Тут же его глаза налились от злости, щёки раздулись, а зубы заскрежетали. «Да как она посмела не подчиниться моему указу?» – подумал большой человек и побежал по лунной дорожке со сжатыми кулаками. Ни одного свободного уха рядом не оказалось, потому он бежал и бежал, а по волшебству, как всё происходило ранее, работа не начиналась.
– Не могут они, всё сделаю я! Накажу! Уничтожу! – в его глазах луна приближалась, морщилась от страха и подрагивала.
Одержимый идеей избавить ночное светило от кратеров, оттереть от тёмных пятен и выровнять края, большой человек не заметил маленькой коряги, оставшейся после одной из выкорчеванных ив. Его нога зацепилась, и он покатился кубарем по устланному ирисами холму, что в ночи поливались из автоматических распылителей. Он катился и катился, не в силах замедлить ход, ведь не за что было зацепиться, а его тело, превратившееся за года в подобие шара, стремительно набирало скорость. Тело намокло от вонючей жижи, что выводилась из его роскошной резиденции со сточными водами, его облепили клочки земли и коровьих лепёх, но ему не было дела до всех нечистот, грязи и несовершенства. Его голову с каждым поворотом отбивали выступающие камни, лишив начисто всех саднящих дум.
Вскоре он вышел на финишную прямую, прокатился по плоскости и затормозил, уперевшись в железные колья. Он неуклюже поднялся и взглянул в огороженную забором лужицу, в прошлом являвшуюся озером. На него посмотрел неопрятный, сильно помятый, синий от гематом и ссадин оборванец, бесконечно большого размера с прилипшим ирисом ко лбу. В голове гулял ветер, берущий исток из левого уха, извивающийся в недрах разума и впадающий в устье правого. Он хлопал глазами, не помня, кто он и что он, и единственное, что прочно засело в его пустой голове – он был большим. Верно, из-за чрезмерной упитанности. Бесконечно большим человеком. Ровно как и бесконечно маленьким, ведь большие дела его больше не интересовали...
Увядшие пионы
Чёрный гриф
Нина старалась идти крадучись, медленно, едва отрывая стопы от пола, но от коридорных стен эхом отражался противный чавкающий звук, будто она шла не по свежевымытому, а по устланному липкой субстанцией полу. Уличные фонари разрезали полумрак, вырисовывая пляшущие тени со зверским оскалом, но Нина понимала, едва, но понимала, это всё – плоды бурного воображения, что каждую ночь выдёргивали её в царство леденящего ужаса, продиктованного Морфеем. Сейчас, ещё пара шагов, она откроет дверь с отсвечивающим мягким светом, под аккомпанемент меняющейся плёнки, уставится на экран, где люди в остроконечных колпаках нарезают круги, после – взвизгнет, когда тень от фонарей станет материальной, осязаемой, и приблизится к ней, накрыв ладонью рот, а в конце – кромешность тьмы унесёт назад, в постель, до самого утра. Этот раз – не первый, но каждый раз ощущения вторят реальности. Бьют под дых, вырывают почву из-под ног, нагоняют жути и накрывают безумием.
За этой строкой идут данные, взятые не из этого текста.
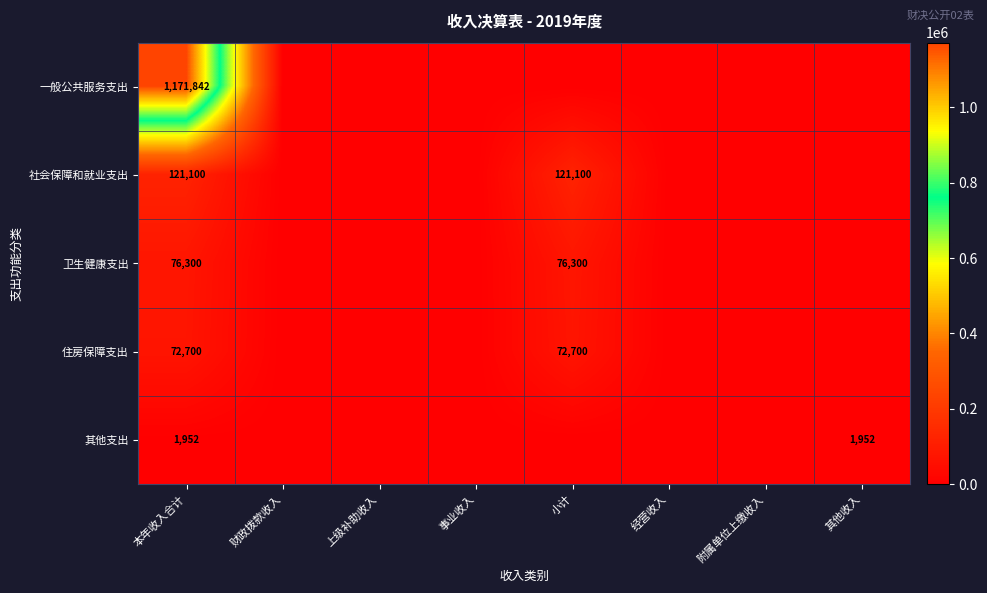

What is the average value of the 卫生健康支出 series?

19075.0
Знакомый особняк на Крестовском, привычные глазу картины, расположение стен, окон, половых плиток – всё повторяет жизнь, меняя вылизанные детали на вселяющие ужас.
Женщина делает шаг, смотрит на резную раму с пейзажем заснеженных гор и замечает новую деталь – у подножия стоит хижина, а рядом тот самый человек в чёрном, что подкрадывается каждую ночь. Сердце подпрыгивает, делает кульбит, замирает в полёте и неторопливо соскальзывает вниз, в грудную клетку, постепенно набирая обороты. Стучит. Громко. Так, что слышит всё вокруг: стены, окна, фонари, картины и силуэт в чёрном. Хочется спрятаться. Провалиться. Чтобы ни одна – ни живая, ни мёртвая – ни одушевлённая, ни капитальная не заметила, не зафиксировала, не взглянула ни чёрным омутом, ни бетоном.